Soapbox: Speak up to end the use of chokeholds

By Michelle Deal Winfield

“I can’t breathe,” was uttered by Eric Garner in 2014, as he took his last breath after Officer Daniel Pantaleo applied a chokehold to his neck, a procedure banned by the New York Police Department, NYPD. The procedure is banned but some police officers have continued to use it. Alissa Scheller, in The Huffington Post in 2014, wrote, “Chokehold complaints are predominantly in black neighborhoods.”

In 1993, the NYPD ban prohibited police officers from applying any pressure to the neck during arrest. So what is all the fuss about if the tactic is banned? Despite the ban, officers continue to use the practice and there is no New York City law to address it. The chokehold is not illegal.

The Progressive Caucus, 28 members of the New York City Council, proposed Intro. 540-A, which defines the chokehold as an illegal act punishable by imprisonment and a $2,000 fine.

On Friday, December 2, a rally was held at the steps of City Hall to demand that Mayor de Blasio sign the no chokehold bill. There were representatives from all five boroughs. Council Member Rory I. Lancman stated, “Mayor de Blasio has threatened to veto this bill.” Gwen Carr, the mother of Eric Garner, cried on the day before the second anniversary of Eric Garner’s murder. Carr said, “You are not exempt! This bill will not help my son but it will help your son, your nephew or your grandson.” Minister Kristen John Foy, National Action Network, expressed disappointment saying, “Mayor de Blasio has reversed his campaign promise.” Since the ban on chokeholds, the numbers have increased.
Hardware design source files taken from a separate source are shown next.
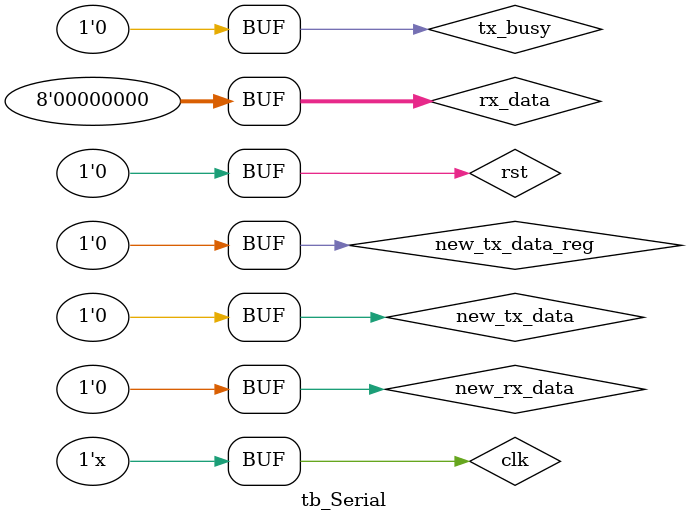
<source format=v>
`timescale 1ns / 1ps
module tb_Serial;
//parameter widthbig = 127; 
//parameter width = 31;
parameter delay =10;
    // Inputs
    //reg signed [widthbig:0] A;
    //reg signed [widthbig:0] B;
	/* reg signed [width:0] res1;
	 reg signed [width:0] res2;
	 reg signed [width:0] res3;
	 reg signed [width:0] res4;*/
    // Outputs
   // wire signed [widthbig:0] Res;
	// wire signed [width:0] Res2;
	// reg signed [31:0]temp = 32'b1;
	
	reg clk = 0;
	reg rst = 0;
	reg new_rx_data =0; 
    wire signed[7:0] tx_data;
    wire new_tx_data;
    reg tx_busy;
    reg signed [7:0] rx_data;
	 reg new_tx_data_reg;
    assign new_tx_data = new_tx_data_reg;
    // Instantiate the Unit Under Test (UUT)
	 wire [7:0]ledout;
	 
  message_printer helloWorldPrinter (
    .clk(clk),
    .rst(rst),
    .tx_data(tx_data),
    .new_tx_data(new_tx_data),
    .tx_busy(tx_busy),
    .rx_data(rx_data),
    .new_rx_data(new_rx_data),
	 .ledout(ledout)
  );
	 
   
    initial begin
        // Apply Inputs
		  new_tx_data_reg = 1'b0; 
		  tx_busy = 1'b0;
		  rst = 1'b0;
		  new_rx_data = 1'b0;
		  rx_data = "h";
		  #20;
		  new_rx_data = 1'b1;
		  #delay;
		  new_rx_data = 1'b0;
		  rx_data = 8'hB1;//"9";
		  #delay;
		  new_rx_data = 1'b1;
		  #delay;
		  new_rx_data = 1'b0;
		  rx_data = 8'h08;//"9";
		  #delay;
		  new_rx_data = 1'b1;
		  #delay;
		  new_rx_data = 1'b0;
		  rx_data = 8'h0;
		  #delay;
		  new_rx_data = 1'b1;
		  #delay;
		  new_rx_data = 1'b0;
		   rx_data = 8'h0;
		  #delay;
		  new_rx_data = 1'b1;
		  #delay;
		    new_rx_data = 1'b0;
		  #delay;
		  #8000
		  
		  new_rx_data = 1'b0;
		  rx_data = "h";
		  #20;
		  new_rx_data = 1'b1;
		  #delay;
		  new_rx_data = 1'b0;
		  rx_data = 8'hB1;//"9";
		  #delay;
		  new_rx_data = 1'b1;
		  #delay;
		  new_rx_data = 1'b0;
		  rx_data = 8'h08;//"9";
		  #delay;
		  new_rx_data = 1'b1;
		  #delay;
		  new_rx_data = 1'b0;
		  rx_data = 8'h0;
		  #delay;
		  new_rx_data = 1'b1;
		  #delay;
		  new_rx_data = 1'b0;
		   rx_data = 8'h0;
		  #delay;
		  new_rx_data = 1'b1;
		  #delay;
		    new_rx_data = 1'b0;
		  #delay;
		  
/*		  new_rx_data = 1'b1;
		  #delay;
		  new_rx_data = 1'b0;
		  rx_data = "1";
		  #delay;
		  new_rx_data = 1'b1;
		  #delay;
		  new_rx_data = 1'b0;
		  rx_data = "2";
		  #delay;
		  new_rx_data = 1'b1;
		  #delay;
		  new_rx_data = 1'b0;
		  rx_data = "3";
		  #delay;
		  new_rx_data = 1'b1;
		  #delay;
		  new_rx_data = 1'b0;
		  rx_data = "0";
		  #delay;
		  new_rx_data = 1'b1;
		  #delay;
		  new_rx_data = 1'b0;
		  rx_data = "0";
		  #delay;
		  new_rx_data = 1'b1;
		  #delay;
		  new_rx_data = 1'b0;
		  rx_data = "0";
		  #delay;
		  new_rx_data = 1'b1;
		  #delay;
		  new_rx_data = 1'b0;
		  rx_data = "1";
		  #delay;
		  new_rx_data = 1'b1;
		  #delay;
		  new_rx_data = 1'b0;
		  rx_data = "g";
		  #delay;
		  new_rx_data = 1'b1;
		  #delay;*/
		  
/*		  #8000
		   new_tx_data_reg = 1'b0; 
		  tx_busy = 1'b0;
		  rst = 1'b0;
		  new_rx_data = 1'b0;
		  rx_data = "h";
		  #20;
		  new_rx_data = 1'b1;
		  #delay;
		  new_rx_data = 1'b0;
		  rx_data = "1";
		  #delay;
		  new_rx_data = 1'b1;
		  #delay;
		  new_rx_data = 1'b0;
		  rx_data = "8";
		  #delay;
		  new_rx_data = 1'b1;
		  #delay;
		  new_rx_data = 1'b0;
		  rx_data = "3";
		  #delay;
		  new_rx_data = 1'b1;
		  #delay;
		  new_rx_data = 1'b0;
		  rx_data = "4";
		  #delay;
		  new_rx_data = 1'b1;
		  #delay;
		  new_rx_data = 1'b0;
		  rx_data = "5";
		  #delay;
		  new_rx_data = 1'b1;
		  #delay;
		  new_rx_data = 1'b0;
		  rx_data = "6";
		  #delay;
		  new_rx_data = 1'b1;
		  #delay;
		  new_rx_data = 1'b0;
		  rx_data = "7";
		  #delay;
		  new_rx_data = 1'b1;
		  #delay;
		  new_rx_data = 1'b0;
		  rx_data = "8";
		  #delay;
		  new_rx_data = 1'b1;
		  #delay;
		  new_rx_data = 1'b0;
		  rx_data = "g";
		  #delay;
		  new_rx_data = 1'b1;
		  #delay;*/
		  
        /*A = {-32'd1,32'd2,32'd3,32'd4};
        B = {32'd1,32'd2 ,32'd3,32'd4};
		  #10;
        A = {-32'd2,32'd3,32'd3,32'd4};
        B = {32'd2,32'd3 ,32'd3,32'd4};*/
    end
 /*   always@ (A or B)
    begin
		//{res1, res2, res3,  res4} = Res;
		  temp = temp + 1;
	 	  A = {-32'd1,32'd2,32'd3,32'd4};
        B = {32'd1,32'd2 ,32'd3,temp};
		
	 end*/
	  always 
      #5  clk =  ! clk; 
endmodule

</source>
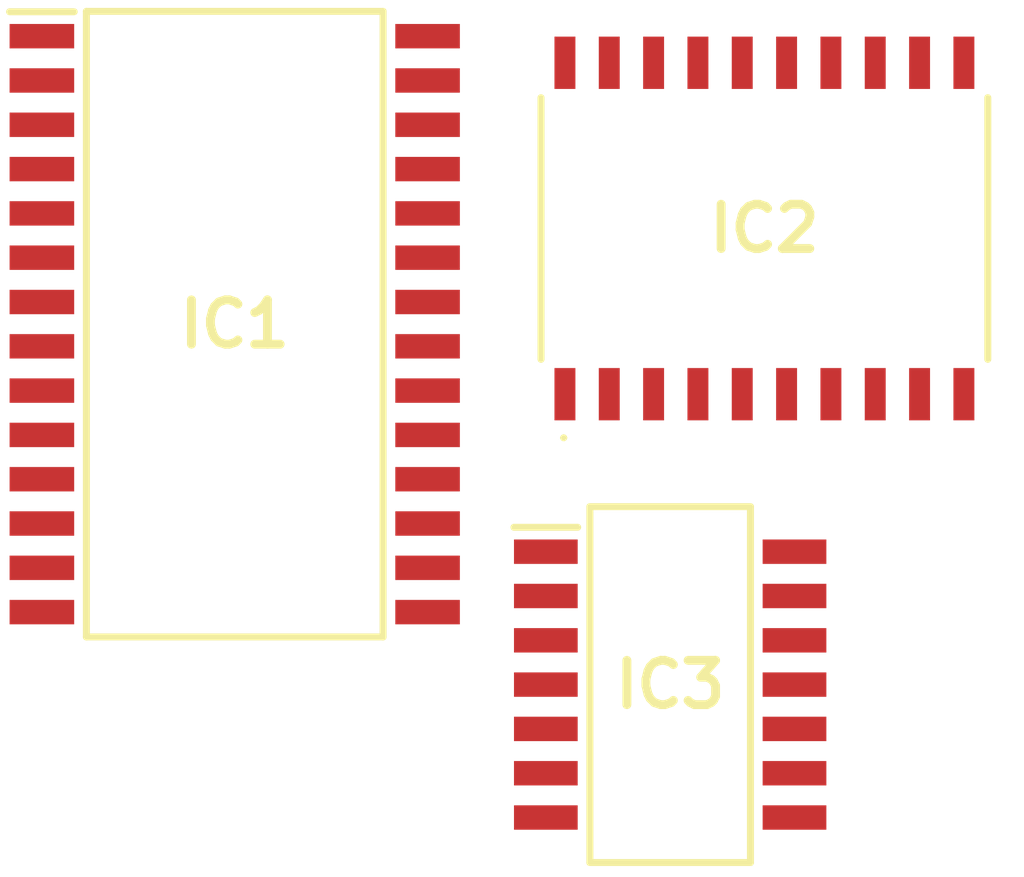
<source format=kicad_pcb>
(kicad_pcb (version 20221018) (generator pcbnew)

  (general
    (thickness 1.6)
  )

  (paper "A4")
  (layers
    (0 "F.Cu" signal)
    (31 "B.Cu" signal)
    (32 "B.Adhes" user "B.Adhesive")
    (33 "F.Adhes" user "F.Adhesive")
    (34 "B.Paste" user)
    (35 "F.Paste" user)
    (36 "B.SilkS" user "B.Silkscreen")
    (37 "F.SilkS" user "F.Silkscreen")
    (38 "B.Mask" user)
    (39 "F.Mask" user)
    (40 "Dwgs.User" user "User.Drawings")
    (41 "Cmts.User" user "User.Comments")
    (42 "Eco1.User" user "User.Eco1")
    (43 "Eco2.User" user "User.Eco2")
    (44 "Edge.Cuts" user)
    (45 "Margin" user)
    (46 "B.CrtYd" user "B.Courtyard")
    (47 "F.CrtYd" user "F.Courtyard")
    (48 "B.Fab" user)
    (49 "F.Fab" user)
    (50 "User.1" user)
    (51 "User.2" user)
    (52 "User.3" user)
    (53 "User.4" user)
    (54 "User.5" user)
    (55 "User.6" user)
    (56 "User.7" user)
    (57 "User.8" user)
    (58 "User.9" user)
  )

  (setup
    (pad_to_mask_clearance 0)
    (pcbplotparams
      (layerselection 0x00010fc_ffffffff)
      (plot_on_all_layers_selection 0x0000000_00000000)
      (disableapertmacros false)
      (usegerberextensions false)
      (usegerberattributes true)
      (usegerberadvancedattributes true)
      (creategerberjobfile true)
      (dashed_line_dash_ratio 12.000000)
      (dashed_line_gap_ratio 3.000000)
      (svgprecision 4)
      (plotframeref false)
      (viasonmask false)
      (mode 1)
      (useauxorigin false)
      (hpglpennumber 1)
      (hpglpenspeed 20)
      (hpglpendiameter 15.000000)
      (dxfpolygonmode true)
      (dxfimperialunits true)
      (dxfusepcbnewfont true)
      (psnegative false)
      (psa4output false)
      (plotreference true)
      (plotvalue true)
      (plotinvisibletext false)
      (sketchpadsonfab false)
      (subtractmaskfromsilk false)
      (outputformat 1)
      (mirror false)
      (drillshape 1)
      (scaleselection 1)
      (outputdirectory "")
    )
  )

  (net 0 "")
  (net 1 "unconnected-(IC1-A5-Pad1)")
  (net 2 "unconnected-(IC1-A6-Pad2)")
  (net 3 "unconnected-(IC1-A7-Pad3)")
  (net 4 "unconnected-(IC1-A8-Pad4)")
  (net 5 "unconnected-(IC1-A9-Pad5)")
  (net 6 "unconnected-(IC1-A10-Pad6)")
  (net 7 "unconnected-(IC1-A11-Pad7)")
  (net 8 "unconnected-(IC1-A12-Pad8)")
  (net 9 "unconnected-(IC1-A13-Pad9)")
  (net 10 "unconnected-(IC1-A14-Pad10)")
  (net 11 "unconnected-(IC1-I{slash}O0-Pad11)")
  (net 12 "unconnected-(IC1-I{slash}O1-Pad12)")
  (net 13 "unconnected-(IC1-I{slash}O2-Pad13)")
  (net 14 "unconnected-(IC1-GND-Pad14)")
  (net 15 "unconnected-(IC1-I{slash}O3-Pad15)")
  (net 16 "unconnected-(IC1-I{slash}O4-Pad16)")
  (net 17 "unconnected-(IC1-I{slash}O5-Pad17)")
  (net 18 "unconnected-(IC1-I{slash}O6-Pad18)")
  (net 19 "unconnected-(IC1-I{slash}O7-Pad19)")
  (net 20 "unconnected-(IC1-~{CE}-Pad20)")
  (net 21 "unconnected-(IC1-A0-Pad21)")
  (net 22 "unconnected-(IC1-~{OE}-Pad22)")
  (net 23 "unconnected-(IC1-A1-Pad23)")
  (net 24 "unconnected-(IC1-A2-Pad24)")
  (net 25 "unconnected-(IC1-A3-Pad25)")
  (net 26 "unconnected-(IC1-A4-Pad26)")
  (net 27 "unconnected-(IC1-~{WE}-Pad27)")
  (net 28 "unconnected-(IC1-VCC-Pad28)")
  (net 29 "unconnected-(IC2-~{OE}-Pad1)")
  (net 30 "unconnected-(IC2-D0-Pad2)")
  (net 31 "unconnected-(IC2-D1-Pad3)")
  (net 32 "unconnected-(IC2-D2-Pad4)")
  (net 33 "unconnected-(IC2-D3-Pad5)")
  (net 34 "unconnected-(IC2-D4-Pad6)")
  (net 35 "unconnected-(IC2-D5-Pad7)")
  (net 36 "unconnected-(IC2-D6-Pad8)")
  (net 37 "unconnected-(IC2-D7-Pad9)")
  (net 38 "unconnected-(IC2-GND-Pad10)")
  (net 39 "unconnected-(IC2-CP-Pad11)")
  (net 40 "unconnected-(IC2-Q7-Pad12)")
  (net 41 "unconnected-(IC2-Q6-Pad13)")
  (net 42 "unconnected-(IC2-Q5-Pad14)")
  (net 43 "unconnected-(IC2-Q4-Pad15)")
  (net 44 "unconnected-(IC2-Q3-Pad16)")
  (net 45 "unconnected-(IC2-Q2-Pad17)")
  (net 46 "unconnected-(IC2-Q1-Pad18)")
  (net 47 "unconnected-(IC2-Q0-Pad19)")
  (net 48 "unconnected-(IC2-VCC-Pad20)")
  (net 49 "unconnected-(IC3-1A-Pad1)")
  (net 50 "unconnected-(IC3-1B-Pad2)")
  (net 51 "unconnected-(IC3-1Y-Pad3)")
  (net 52 "unconnected-(IC3-2A-Pad4)")
  (net 53 "unconnected-(IC3-2B-Pad5)")
  (net 54 "unconnected-(IC3-2Y-Pad6)")
  (net 55 "unconnected-(IC3-GND-Pad7)")
  (net 56 "unconnected-(IC3-3Y-Pad8)")
  (net 57 "unconnected-(IC3-3A-Pad9)")
  (net 58 "unconnected-(IC3-3B-Pad10)")
  (net 59 "unconnected-(IC3-4Y-Pad11)")
  (net 60 "unconnected-(IC3-4A-Pad12)")
  (net 61 "unconnected-(IC3-4B-Pad13)")
  (net 62 "unconnected-(IC3-VCC-Pad14)")

  (footprint "SamacSys_Parts:SOIC127P1194X279-28N" (layer "F.Cu") (at 32.645 29.075))

  (footprint "SamacSys_Parts:SOIC127P780X200-14N" (layer "F.Cu") (at 45.12 39.408))

  (footprint "SamacSys_Parts:74HCT574D653" (layer "F.Cu") (at 47.82 26.333))

)

</source>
I’m issuing a challenge to the good people that live in this hamlet. Speak up for the basic human rights all of us deserve.

Looking back on history, Stuyvesant Town Housing Development, owned by Metropolitan Life Insurance Company, was built for “whites only.” Yes, the housing was built for families needing apartments but restricted its occupants by color. Then, the New York City Council proposed the first legislation to prohibit racial discrimination in housing. The Stuyvesant Town tenant activists formed a coalition and supported the Brown-Isaacs’ bill in 1951 that led to housing for all. The bill was replicated in other municipalities. Thank you.

Join in this fight. Raise your voices for humanity! Mayor de Blasio, sign Intro. bill 540-A!

“Justice will not be served until those who are unaffected are as outraged as those who are.”–Benjamin Franklin

Town & Village is proud to present “The Soapbox,” a column featuring a different voice from the neighborhood in each one. All are welcome to submit columns on the topic of the author’s choice, preferably not longer than 650 words, to

2 thoughts on “Soapbox: Speak up to end the use of chokeholds

  1. Your column is a false equivalence. Those seeking equality in housing were not breaking the law like Eric Garner was, selling loosies and then resisting a lawful police order to submit. Our society has gone too far into permissiveness where people don’t respect the rule of law, or even the rules designed to keep them safe and sound. NYPD does a great job protecting the law abiding citizens of NYC. I support them, and have no sympathy for people who fight with the police. If you’re wrongfully arrested, bail out and have your day in court. All these claims of oppression are nonsense.

    • WHAT?! Did you just come out of a cave somewhere? Where have you been, man? Does “resisting” mean death? Ignorance must be bliss.